Today, I enjoy sharing Collegewise leadership responsibilities with my partners. I’ve forged new expertise around managing, leading, hiring, and training, all of which I get to use here every day. There are dozens of counselors here who are more in touch with the most recent trends in admission than I am. And my work hours are more defined now that I have a family at home. I still enjoy blogging, but the decision that made sense ten years ago doesn’t make as much sense today, and it was time to make a new one.
Sometimes we attach ourselves to a past decision because it’s too hard to give it up. We don’t want to acknowledge what’s different today. We worry we’ve invested too much to change direction now. We’re afraid of the change in ourselves or our work or our life. It feels safer and easier to just stay the course.

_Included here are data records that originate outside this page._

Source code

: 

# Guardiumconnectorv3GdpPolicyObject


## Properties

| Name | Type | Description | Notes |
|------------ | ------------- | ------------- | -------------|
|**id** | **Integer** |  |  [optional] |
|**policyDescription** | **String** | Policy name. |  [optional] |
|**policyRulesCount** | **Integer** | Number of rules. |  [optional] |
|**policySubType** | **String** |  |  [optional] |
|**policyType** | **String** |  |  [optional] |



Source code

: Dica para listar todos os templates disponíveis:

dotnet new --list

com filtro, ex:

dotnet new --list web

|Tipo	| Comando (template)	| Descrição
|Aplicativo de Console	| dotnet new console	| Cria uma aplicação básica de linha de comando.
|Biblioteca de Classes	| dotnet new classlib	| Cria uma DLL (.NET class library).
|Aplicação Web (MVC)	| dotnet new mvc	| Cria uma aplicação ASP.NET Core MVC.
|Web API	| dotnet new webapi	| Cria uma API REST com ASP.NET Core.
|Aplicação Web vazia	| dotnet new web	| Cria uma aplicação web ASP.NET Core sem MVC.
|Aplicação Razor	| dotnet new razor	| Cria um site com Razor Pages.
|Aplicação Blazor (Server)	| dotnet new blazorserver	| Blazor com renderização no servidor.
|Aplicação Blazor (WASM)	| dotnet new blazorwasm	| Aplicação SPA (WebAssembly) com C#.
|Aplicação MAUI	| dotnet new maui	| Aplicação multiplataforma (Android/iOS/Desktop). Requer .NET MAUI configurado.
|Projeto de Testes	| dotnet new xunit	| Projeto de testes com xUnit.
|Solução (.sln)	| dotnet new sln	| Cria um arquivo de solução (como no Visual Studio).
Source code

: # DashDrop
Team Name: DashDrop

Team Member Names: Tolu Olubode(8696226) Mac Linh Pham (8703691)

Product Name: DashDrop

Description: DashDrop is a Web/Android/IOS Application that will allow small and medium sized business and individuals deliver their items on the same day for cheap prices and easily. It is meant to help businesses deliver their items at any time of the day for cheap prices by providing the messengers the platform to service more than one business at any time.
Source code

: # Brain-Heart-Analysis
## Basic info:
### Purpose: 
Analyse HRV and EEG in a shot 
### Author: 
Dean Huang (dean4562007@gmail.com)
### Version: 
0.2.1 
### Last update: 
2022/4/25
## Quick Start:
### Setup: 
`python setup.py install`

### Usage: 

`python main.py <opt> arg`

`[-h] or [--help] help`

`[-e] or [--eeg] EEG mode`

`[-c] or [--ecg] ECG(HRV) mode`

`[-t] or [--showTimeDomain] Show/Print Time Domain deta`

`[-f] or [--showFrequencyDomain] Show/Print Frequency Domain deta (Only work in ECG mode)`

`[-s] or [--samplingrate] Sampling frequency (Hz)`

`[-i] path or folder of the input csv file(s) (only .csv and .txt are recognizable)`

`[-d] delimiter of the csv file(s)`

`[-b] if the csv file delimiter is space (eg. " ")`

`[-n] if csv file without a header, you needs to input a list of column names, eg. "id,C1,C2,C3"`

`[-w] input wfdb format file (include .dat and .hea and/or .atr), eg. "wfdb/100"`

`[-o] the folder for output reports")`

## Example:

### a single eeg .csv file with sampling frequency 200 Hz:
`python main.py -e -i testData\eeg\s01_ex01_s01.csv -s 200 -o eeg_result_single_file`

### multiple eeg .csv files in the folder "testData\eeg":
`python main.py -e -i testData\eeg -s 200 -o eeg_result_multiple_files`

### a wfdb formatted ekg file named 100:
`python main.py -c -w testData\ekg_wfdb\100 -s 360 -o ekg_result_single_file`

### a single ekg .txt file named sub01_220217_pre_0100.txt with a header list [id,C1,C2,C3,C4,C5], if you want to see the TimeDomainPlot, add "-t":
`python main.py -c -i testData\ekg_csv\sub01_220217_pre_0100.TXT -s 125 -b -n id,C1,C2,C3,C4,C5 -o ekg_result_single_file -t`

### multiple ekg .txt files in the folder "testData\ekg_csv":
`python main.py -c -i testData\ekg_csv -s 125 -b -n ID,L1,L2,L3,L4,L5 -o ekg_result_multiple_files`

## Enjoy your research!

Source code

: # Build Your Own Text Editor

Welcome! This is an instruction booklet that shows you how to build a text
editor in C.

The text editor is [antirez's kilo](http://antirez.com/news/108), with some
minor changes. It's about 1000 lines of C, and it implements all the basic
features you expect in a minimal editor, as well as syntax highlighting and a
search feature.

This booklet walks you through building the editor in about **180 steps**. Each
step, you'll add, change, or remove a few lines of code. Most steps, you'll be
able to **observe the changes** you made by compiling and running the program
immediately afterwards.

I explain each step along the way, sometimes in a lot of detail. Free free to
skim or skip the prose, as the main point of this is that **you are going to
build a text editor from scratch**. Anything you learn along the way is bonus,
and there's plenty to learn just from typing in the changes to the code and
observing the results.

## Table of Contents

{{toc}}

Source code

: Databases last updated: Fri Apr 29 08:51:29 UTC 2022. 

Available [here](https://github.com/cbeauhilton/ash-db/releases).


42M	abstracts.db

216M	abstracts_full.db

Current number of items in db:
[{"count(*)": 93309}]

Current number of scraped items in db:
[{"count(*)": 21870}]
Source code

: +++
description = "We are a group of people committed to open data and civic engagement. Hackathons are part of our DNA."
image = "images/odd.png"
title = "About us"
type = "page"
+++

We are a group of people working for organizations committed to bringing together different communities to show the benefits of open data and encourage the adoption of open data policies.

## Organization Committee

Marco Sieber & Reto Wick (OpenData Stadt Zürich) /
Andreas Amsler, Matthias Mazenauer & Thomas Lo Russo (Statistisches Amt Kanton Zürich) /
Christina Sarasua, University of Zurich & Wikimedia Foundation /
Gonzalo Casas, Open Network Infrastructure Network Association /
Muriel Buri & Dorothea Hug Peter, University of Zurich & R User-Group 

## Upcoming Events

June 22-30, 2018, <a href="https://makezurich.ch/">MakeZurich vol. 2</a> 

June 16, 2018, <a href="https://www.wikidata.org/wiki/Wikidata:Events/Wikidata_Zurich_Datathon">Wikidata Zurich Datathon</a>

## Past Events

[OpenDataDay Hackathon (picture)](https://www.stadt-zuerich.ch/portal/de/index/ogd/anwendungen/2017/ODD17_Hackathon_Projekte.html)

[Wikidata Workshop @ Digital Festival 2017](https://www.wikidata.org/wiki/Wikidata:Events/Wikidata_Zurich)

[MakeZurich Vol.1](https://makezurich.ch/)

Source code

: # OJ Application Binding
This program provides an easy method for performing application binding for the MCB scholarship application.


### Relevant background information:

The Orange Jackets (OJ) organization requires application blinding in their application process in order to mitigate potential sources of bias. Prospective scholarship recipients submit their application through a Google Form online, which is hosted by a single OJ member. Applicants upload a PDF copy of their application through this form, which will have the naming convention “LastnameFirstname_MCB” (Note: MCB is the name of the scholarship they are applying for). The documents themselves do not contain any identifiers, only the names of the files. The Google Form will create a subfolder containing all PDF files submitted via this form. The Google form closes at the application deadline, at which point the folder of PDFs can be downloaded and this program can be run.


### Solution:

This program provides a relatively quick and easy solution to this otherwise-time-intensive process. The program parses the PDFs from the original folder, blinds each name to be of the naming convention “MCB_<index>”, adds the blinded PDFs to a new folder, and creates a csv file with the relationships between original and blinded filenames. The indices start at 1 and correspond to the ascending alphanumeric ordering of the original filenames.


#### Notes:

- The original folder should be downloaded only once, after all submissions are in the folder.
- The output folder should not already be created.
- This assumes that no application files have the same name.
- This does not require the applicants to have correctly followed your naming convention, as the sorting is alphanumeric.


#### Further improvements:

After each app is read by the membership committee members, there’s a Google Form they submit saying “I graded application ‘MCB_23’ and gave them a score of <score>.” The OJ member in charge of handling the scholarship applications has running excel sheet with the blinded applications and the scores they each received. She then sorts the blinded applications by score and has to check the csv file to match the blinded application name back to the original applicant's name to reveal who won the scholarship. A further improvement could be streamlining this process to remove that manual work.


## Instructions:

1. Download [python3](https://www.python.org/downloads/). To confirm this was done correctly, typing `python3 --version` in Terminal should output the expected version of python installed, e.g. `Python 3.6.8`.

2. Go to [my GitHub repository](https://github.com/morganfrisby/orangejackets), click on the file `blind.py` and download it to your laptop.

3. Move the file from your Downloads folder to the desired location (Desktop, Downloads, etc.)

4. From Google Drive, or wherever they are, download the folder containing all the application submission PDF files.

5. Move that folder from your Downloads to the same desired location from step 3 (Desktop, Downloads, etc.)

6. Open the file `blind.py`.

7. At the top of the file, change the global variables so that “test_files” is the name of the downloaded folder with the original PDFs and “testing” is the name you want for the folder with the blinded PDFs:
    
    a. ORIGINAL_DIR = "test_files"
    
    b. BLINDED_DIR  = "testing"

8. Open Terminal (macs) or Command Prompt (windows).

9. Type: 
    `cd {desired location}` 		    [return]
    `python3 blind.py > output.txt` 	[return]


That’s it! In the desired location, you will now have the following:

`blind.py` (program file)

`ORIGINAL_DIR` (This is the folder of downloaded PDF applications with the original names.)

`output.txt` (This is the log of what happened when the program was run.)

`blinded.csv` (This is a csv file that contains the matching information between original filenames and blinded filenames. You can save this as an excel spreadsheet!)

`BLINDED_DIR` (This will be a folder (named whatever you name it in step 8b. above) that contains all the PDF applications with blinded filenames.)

But part of good decision-making means confronting the facts, no matter how brutal they may be. It means ignoring the sunk costs and viewing a decision like a bet where the decision and the outcome are separate entities. And sometimes it means having the discipline to make a new decision that improves our odds of getting where we’re trying to go.
That decision you made long ago to play the piano or apply to Duke or major in business, does it still make sense today? Or have facts, circumstances, or events presented the need to make a new decision?
There’s a lot of value in sticking with something and working through the difficult part. Most successful people get that way in large part because they don’t bail out just because the going gets tough. But they also don’t keep going just to say they kept going. They’re willing to strip emotion out and compare their world of yesterday to that of today. And when it improves their odds to do so, they have the discipline to make a new decision.